Del sur de la ciudad llegaron noticias de que Pompeyo se había reunido en Capua con las legiones gubernamentales, había nombrado a Cicerón para que organizara la resistencia en la costa de la Campania, y todos los días consultaba a los cónsules y al pequeño círculo de senadores que habían huido con él.

Durante varios días no se habló en Roma más que de la famosa escuela de gladiadores de Capua, propiedad de César y famosa por la ferocidad de sus alumnos. Lo primero que oí fue que quinientos gladiadores, a los que su amo había prometido la libertad, habían escapado, habían diezmado las tropas de Pompeyo y marchaban hacia Roma para reunirse con César. Luego se extendió el rumor de que Pompeyo se había anticipado a la maniobra de César y había liberado él mismo a los gladiadores para alistarlos en su ejército, desoyendo las objeciones de sus consejeros, que argüían que semejante manumisión de esclavos en época de crisis sentaba un precedente peligroso. El último rumor, menos espectacular y más probable, aseguraba que habían cerrado la escuela y repartido a los gladiadores entre diversos propietarios de la zona, simplemente como medida de precaución.

Bethesda me preguntaba todos los días qué progresos había hecho para acelerar la devolución de Davo. Yo le explicaba que llevar a cabo una investigación seria sobre la muerte de Numerio era prácticamente imposible. Tanto los partidarios de César como los de Pompeyo habían abandonado Roma para unirse a sus respectivos jefes. Cualquiera que hubiera tenido razones para matar a Numerio, o que supiera quién lo hizo, estaría ya probablemente en un campamento o en otro, a muchos kilómetros de Roma.

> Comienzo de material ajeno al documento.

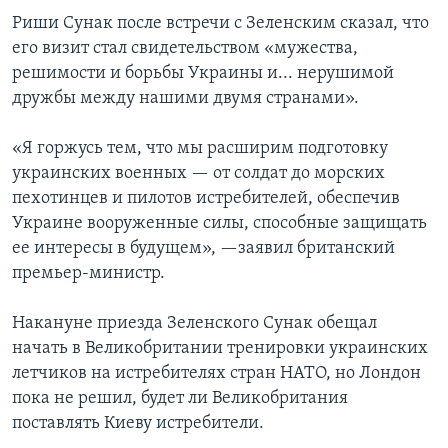
Риши Сунак после встречи с Зеленским сказал, что
его визит стал свидетельством «мужества,
решимости и борьбы Украины и... нерушимой
дружбы между нашими двумя странами».
«Я горжусь тем, что мы расширим подготовку
украинских военных — от солдат до морских
пехотинцев и пилотов истребителей, обеспечив
Украине вооруженные силы, способные защищать
ее интересы в будущем», —заявил британский
премьер-министр.
Накануне приезда Зеленского Сунак обещал
начать в Великобритании тренировки украинских
летчиков на истребителях стран НАТО, но Лондон
пока не решил, будет ли Великобритания
поставлять Киеву истребители.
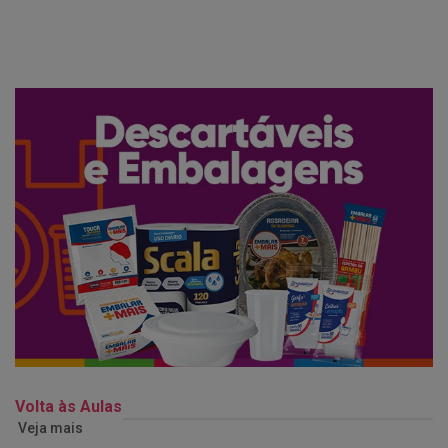
Volta às Aulas
Veja mais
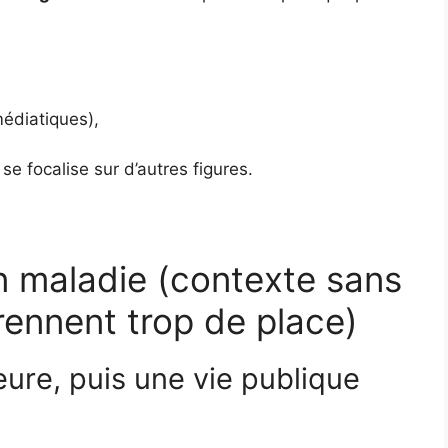
édiatiques),
 se focalise sur d’autres figures.
n maladie (contexte sans
rennent trop de place)
eure, puis une vie publique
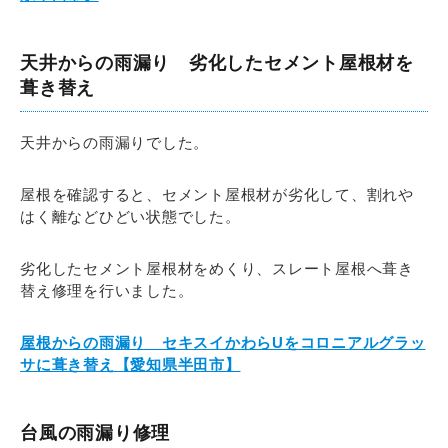
天井からの雨漏り 劣化したセメント屋根材を
葺き替え
天井からの雨漏りでした。
屋根を確認すると、セメント屋根材が劣化して、割れや
はく離などひどい状態でした。
劣化したセメント屋根材をめくり、スレート屋根へ葺き
替え修理を行いました。
屋根からの雨漏り セキスイかわらUをコロニアルグラッ
サに葺き替え【愛知県半田市】
台風の雨漏り修理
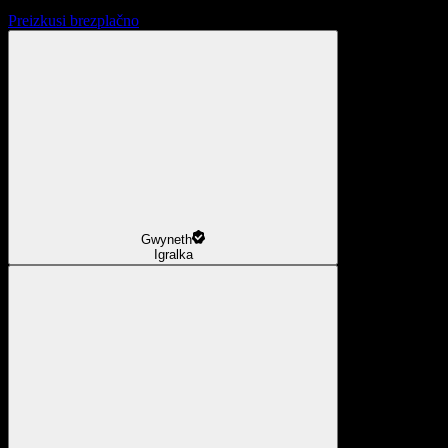
Preizkusi brezplačno
Gwyneth
Igralka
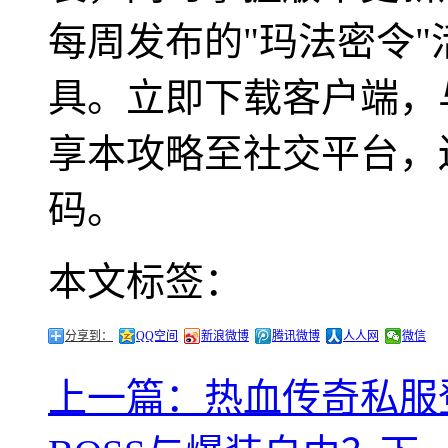
每周发布的"玛法密令
具。立即下载客户端，
享本攻略至社交平台，
码。
本文标签：
分享到：
QQ空间
新浪微博
腾讯微博
人人网
微信
上一篇：热血传奇私服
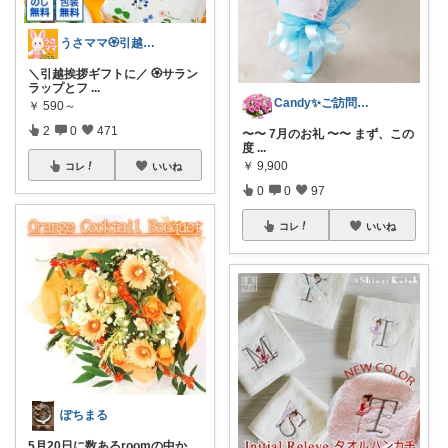
うさママ🏵️引越ギフト&ごみ箱＆収納
＼引越挨拶ギフトに／ 🏵️サラン
ラップとフ
...
Candy✨ご訪問・経由購入に日々感謝✨
￥
590～
2
0
471
〜〜 7月のお礼 〜〜 まず、この
度
...
￥
9,900
コレ
いいね
0
0
97
コレ
いいね
ぽちまる
5月20日に数あるroomの中か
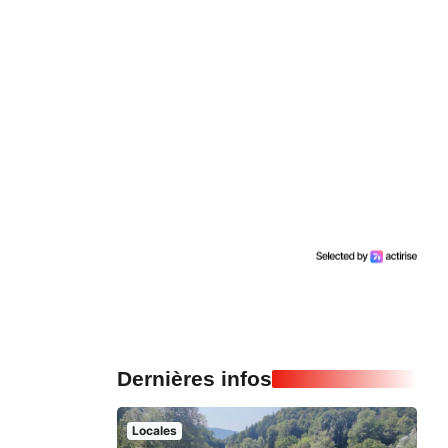
Dernières infos
Locales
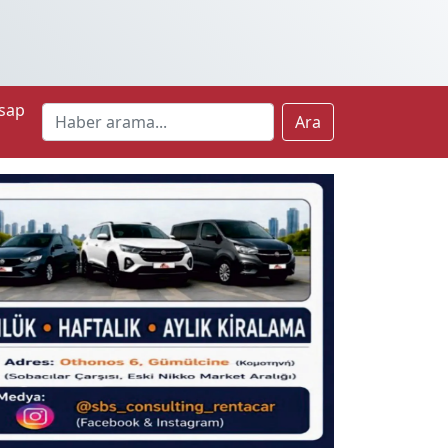
sap
Ara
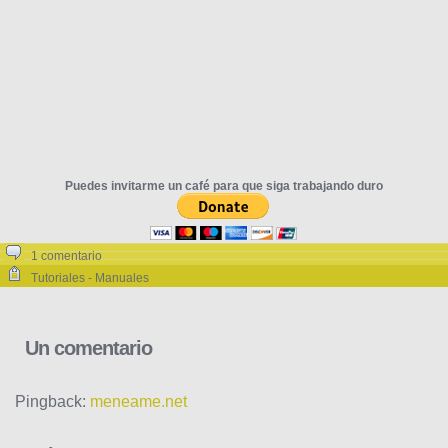
Puedes invitarme un café para que siga trabajando duro
1 comentario
Tutoriales - Manuales
Un comentario
Pingback:
meneame.net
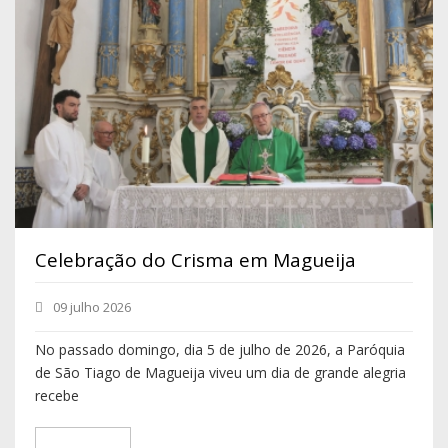
Celebração do Crisma em Magueija
09 julho 2026
No passado domingo, dia 5 de julho de 2026, a Paróquia
de São Tiago de Magueija viveu um dia de grande alegria
recebe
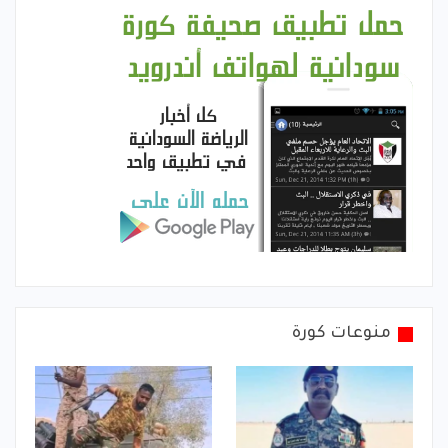
منوعات كورة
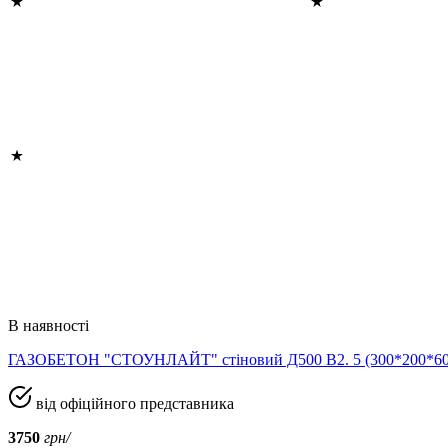
В наявності
ГАЗОБЕТОН "СТОУНЛАЙТ" стіновий Д500 В2. 5 (300*200*
від офіційного представника
3750
грн/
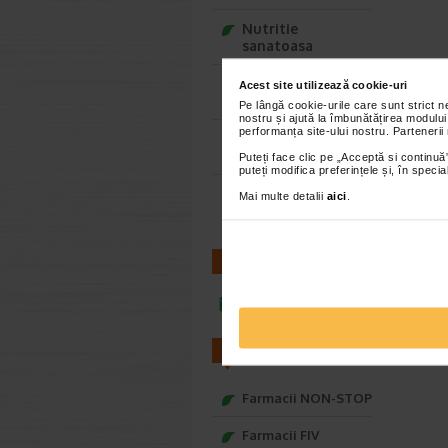
Nutritie
sanatoasa
Ce Oftapic ti se
Acest site utilizează cookie-uri
potriveste
Pe lângă cookie-urile care sunt strict 
nostru și ajută la îmbunătățirea modului
performanța site-ului nostru. Partenerii
Adora – Adorabili
din prima clipa
Puteți face clic pe „Acceptă si continuă”
puteți modifica preferințele și, în spec
Seturi cadou
Mai multe detalii
aici
.
Baylis&Harding
CONTACT
infoline@catena.ro
FARMACII
Farmacii NON-STOP
Farmacii FIV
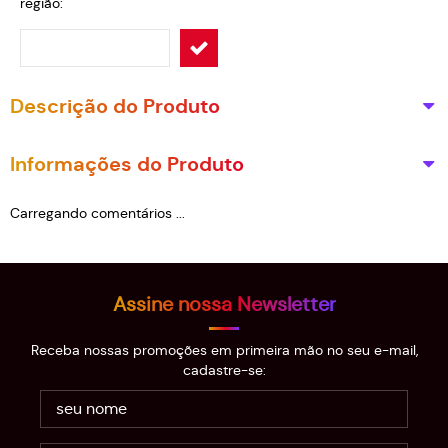
região:
Descrição do Produto
Informações do Produto
Carregando comentários ...
Assine nossa Newsletter
Receba nossas promoções em primeira mão no seu e-mail,
cadastre-se:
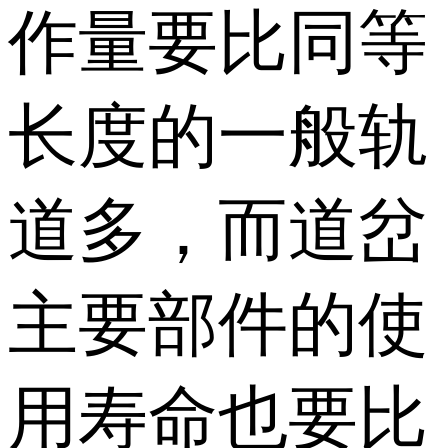
作量要比同等
长度的一般轨
道多，而道岔
主要部件的使
用寿命也要比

Bethesda no se dejaba impresionar.

– Pompeyo no devolverá a Davo hasta que encuentres al asesino de su primo. Si te falta energía, esposo mío, ¿por qué no le pides a Eco que lo haga él?

– Se me ocurre, esposa, que tu trabajo es tener esta familia cómoda y alimentada, cosa que hasta ahora has hecho brillantemente, a pesar de la carestía y de los abusivos precios de los mercados. ¿No son suficientes esos deberes para mantenerte ocupada y lejos de mis asuntos?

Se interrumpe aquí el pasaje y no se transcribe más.